Nu moesten de oude en de jonge hamster in het hol blijven liggen. Ze durfden er niet meer uit, omdat het buiten te koud voor hen was. De jonge hamster was daar evenwel niet bedroefd om. Hij dacht: ‘We hebben volop te eten. Wat kan de winter ons voor kwaad doen? Heiza, nu komt een prettige tijd! Nu doen we anders niet dan eten en slapen en slapen en eten.’
De oude hamster dacht er evenwel anders over. Hij zei alle dag: ‘We moeten vooral zuinig zijn. We komen anders niet rond. We willen liever wal minder eten, dan misschien tegen het voorjaar verhongeren.’
Kort en goed, de oude hamster was een gierigaard.
Omdat nu de oude gierige hamster geen dag zijn buik vol kreeg, werd hij ziek, en na vier weken was hij dood.
De jonge hamster was een dag of wat bitter bedroefd, omdat hij zijn vader had verloren. Al spoedig echter vergat hij zijn verdriet weer en was recht blij, dat de kamers en kelders met het vele graan nu hem alleen toebehoorden.

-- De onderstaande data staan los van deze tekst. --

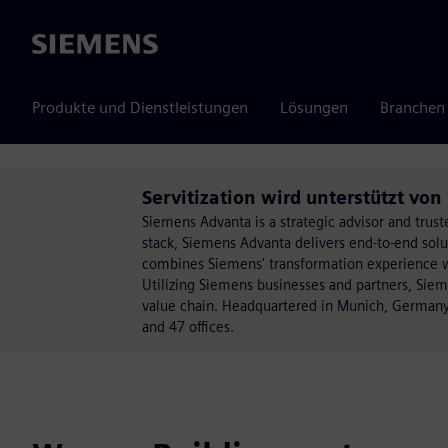
Siemens
Produkte und Dienstleistungen
Lösungen
Branchen
Servitization wird unterstützt vo
Siemens Advanta is a strategic advisor and trust
stack, Siemens Advanta delivers end-to-end sol
combines Siemens' transformation experience wit
Utilizing Siemens businesses and partners, Sie
value chain. Headquartered in Munich, Germany
and 47 offices.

‘Nu wil ik hier dan ook een vroolijk leventje leiden,’ dacht hij. ‘'k heb immers zooveel rogge, gerst en tarwe, dat ik er zelf haast geen raad mee weet.’

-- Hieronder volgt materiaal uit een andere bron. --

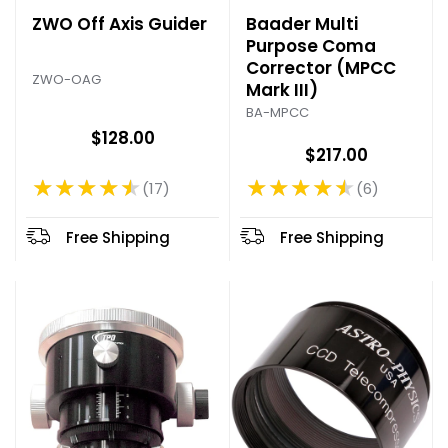
ZWO Off Axis Guider
Baader Multi
Purpose Coma
Corrector (MPCC
ZWO-OAG
Mark III)
BA-MPCC
$128.00
$217.00
★★★★★
★★★★★
17
6
Rating: 4.47 out of 5 stars
Rating: 4.67 out of 5 stars
Free Shipping
Free Shipping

En nu verzocht hij alle dagen zijne goede vrienden uit de buurt, om bij hem te komen en met hem te eten en vroolijk te zijn.
De vrienden kwamen ook. Ja, er kwamen dikwijls veel meer, dan hij gevraagd had. En dan werd naar hartelust gesmuld en pret gemaakt. Geen van de vrienden ging naar huis, voordat hij zich een buik als een ton had gegeten.
Dat kon echter zóó niet heel lang duren. Al spoedig bemerkte de jonge hamster, dal zijn voorraad bijna was opgeteerd. En toen hij nu aan zijne vroolijke vriendjes niets meer voorzetten kon, bleven zij weg en wilden zij voortaan niets meer van hem weten.